= WHAT YOU NEED TO DO =
The expected response is the complete listing below, restated exactly, with its pictures omitted.

# # #

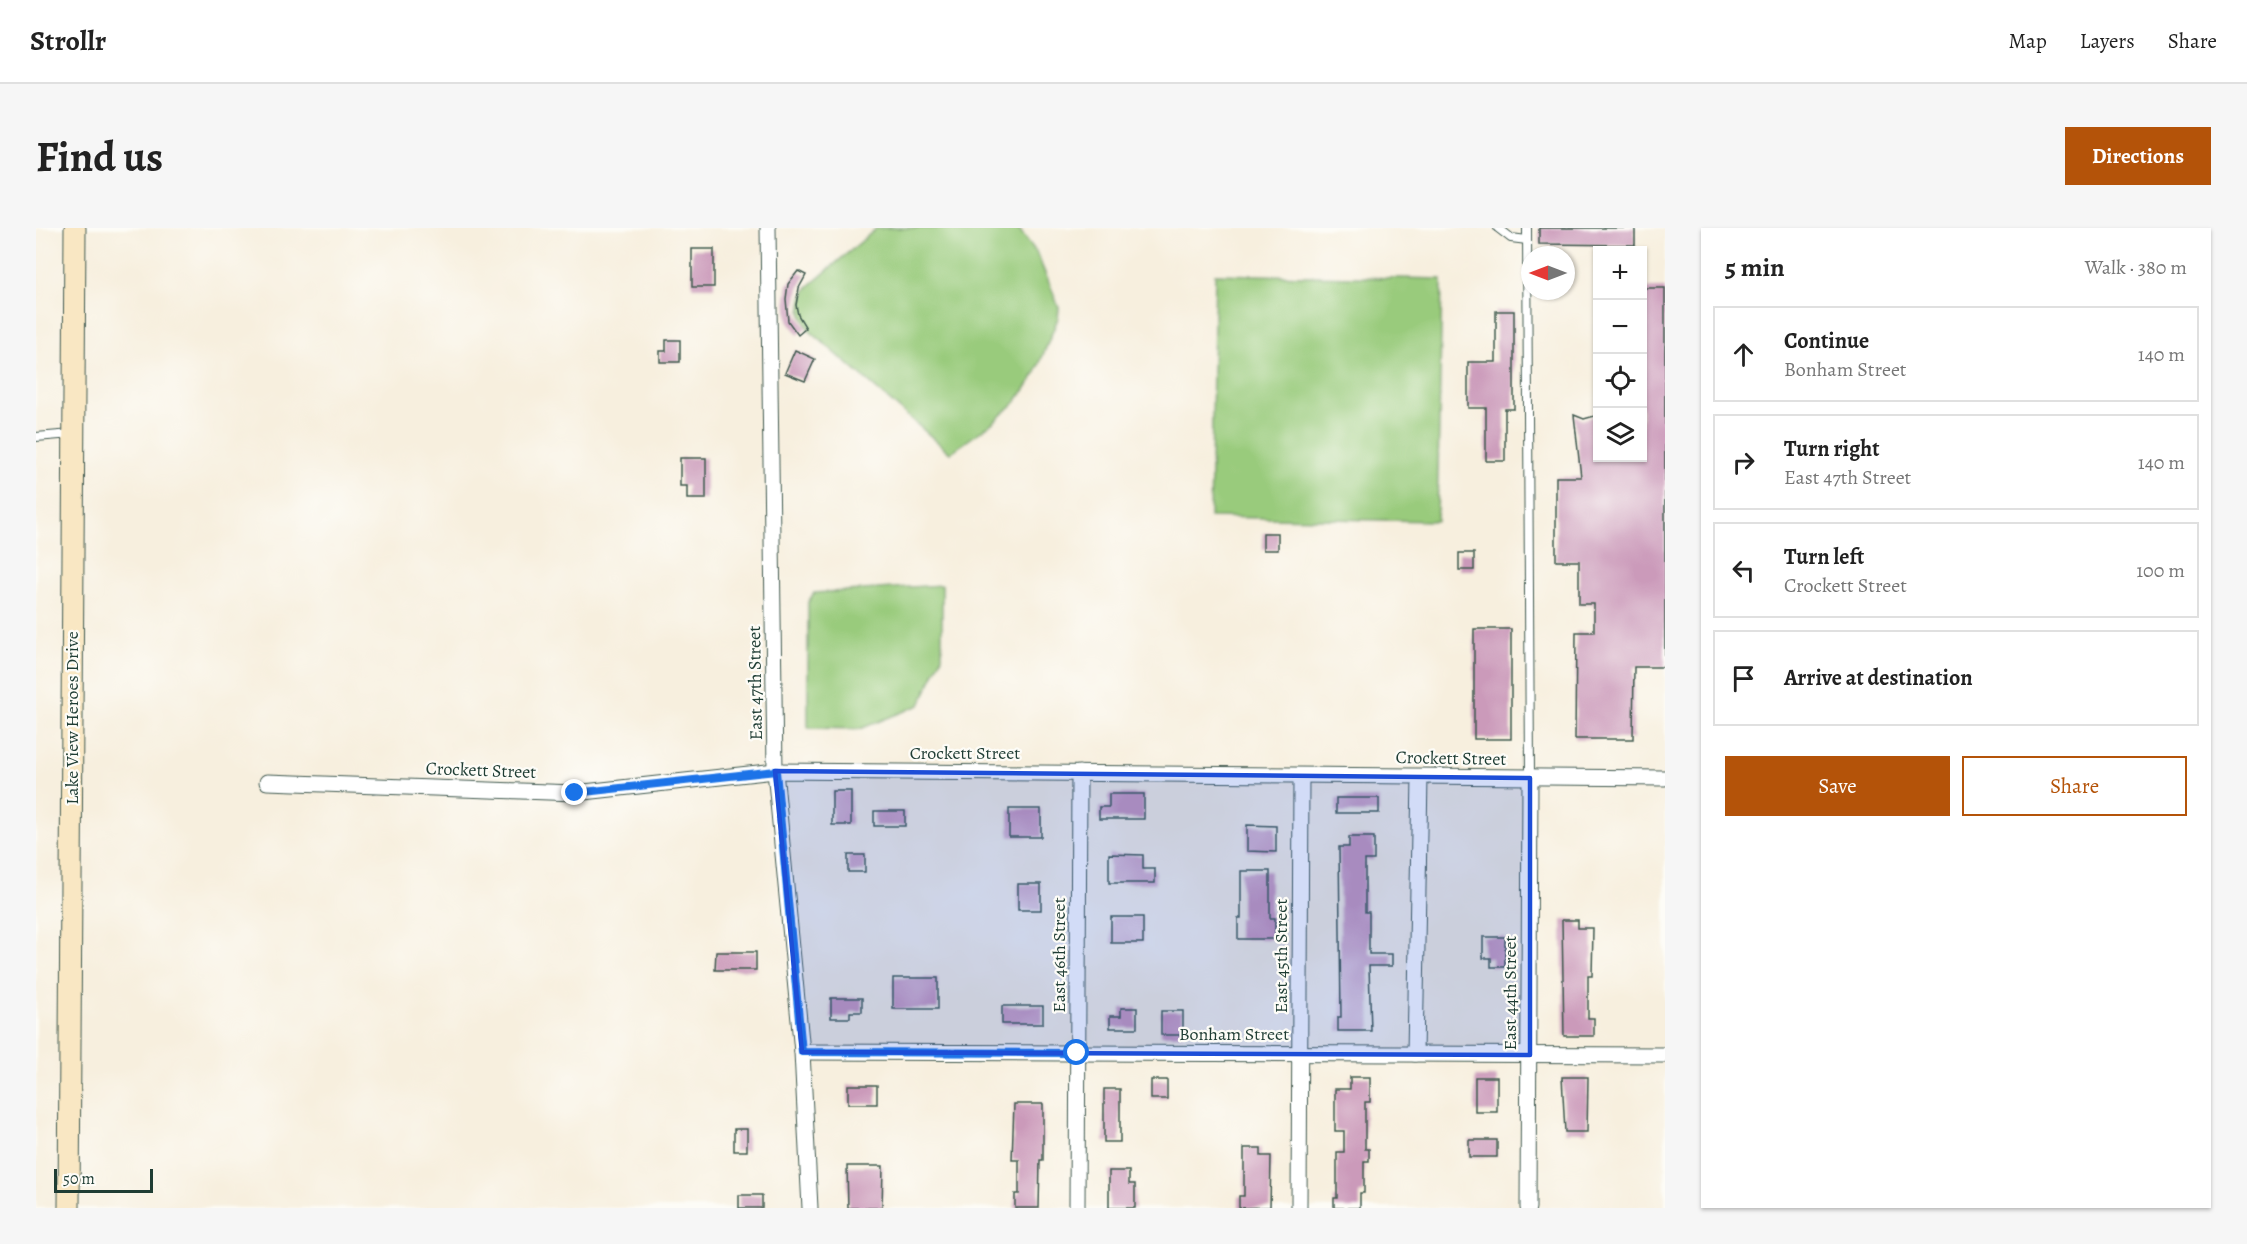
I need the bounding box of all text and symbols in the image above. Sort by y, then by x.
text: Strollr [30,22,106,60]
text: Map [2008,27,2047,55]
text: Layers [2080,27,2135,55]
text: Share [2168,27,2217,55]
button: Directions [2065,127,2211,185]
text: Find us [36,128,163,185]
north arrow [1521,246,1575,300]
map controls [1593,246,1647,462]
button: + [1593,246,1647,300]
text: 5 min [1725,250,1785,285]
text: Walk · 380 m [2085,254,2187,281]
button: − [1593,300,1647,354]
text: Continue [1784,326,1869,356]
icon: ahead [1727,338,1760,371]
text: 140 m [2138,341,2185,368]
button: locate [1593,354,1647,408]
text: Bonham Street [1784,356,1906,383]
button: layers [1593,408,1647,462]
text: Turn right [1784,434,1880,464]
icon: right [1727,446,1760,479]
text: 140 m [2138,449,2185,476]
text: East 47th Street [1784,464,1911,491]
text: Turn left [1784,542,1864,572]
icon: left [1727,554,1760,587]
text: 100 m [2136,557,2185,584]
text: Crockett Street [1784,572,1907,599]
street label: East 47th Street [742,625,768,740]
street label: Lake View Heroes Drive [60,631,84,805]
icon: arrive [1727,662,1760,695]
text: Arrive at destination [1784,663,1973,693]
street label: Crockett Street [910,741,1020,765]
street label: Crockett Street [1396,745,1507,771]
street label: Crockett Street [425,756,537,784]
button: Save [1725,756,1950,816]
button: Share [1962,756,2187,816]
route end [561,779,587,805]
street label: East 46th Street [1047,897,1071,1013]
street label: East 45th Street [1269,899,1293,1013]
street label: East 44th Street [1498,935,1522,1051]
street label: Bonham Street [1179,1022,1289,1046]
route start [1063,1039,1089,1065]
scale bar [54,1166,153,1194]
text: 50 m [63,1168,95,1190]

# # #

= EXERCISE ANSWER =
I need the bounding box of all text and symbols in the image above. Sort by y, then by x.
text: Strollr [30,22,106,60]
text: Map [2008,27,2047,55]
text: Layers [2080,27,2135,55]
text: Share [2168,27,2217,55]
button: Directions [2065,127,2211,185]
text: Find us [36,128,163,185]
north arrow [1521,246,1575,300]
map controls [1593,246,1647,462]
button: + [1593,246,1647,300]
text: 5 min [1725,250,1785,285]
text: Walk · 380 m [2085,254,2187,281]
button: − [1593,300,1647,354]
text: Continue [1784,326,1869,356]
icon: ahead [1727,338,1760,371]
text: 140 m [2138,341,2185,368]
button: locate [1593,354,1647,408]
text: Bonham Street [1784,356,1906,383]
button: layers [1593,408,1647,462]
text: Turn right [1784,434,1880,464]
icon: right [1727,446,1760,479]
text: 140 m [2138,449,2185,476]
text: East 47th Street [1784,464,1911,491]
text: Turn left [1784,542,1864,572]
icon: left [1727,554,1760,587]
text: 100 m [2136,557,2185,584]
text: Crockett Street [1784,572,1907,599]
street label: East 47th Street [742,625,768,740]
street label: Lake View Heroes Drive [60,631,84,805]
icon: arrive [1727,662,1760,695]
text: Arrive at destination [1784,663,1973,693]
street label: Crockett Street [910,741,1020,765]
street label: Crockett Street [1396,745,1507,771]
street label: Crockett Street [425,756,537,784]
button: Save [1725,756,1950,816]
button: Share [1962,756,2187,816]
route end [561,779,587,805]
street label: East 46th Street [1047,897,1071,1013]
street label: East 45th Street [1269,899,1293,1013]
street label: East 44th Street [1498,935,1522,1051]
street label: Bonham Street [1179,1022,1289,1046]
route start [1063,1039,1089,1065]
scale bar [54,1166,153,1194]
text: 50 m [63,1168,95,1190]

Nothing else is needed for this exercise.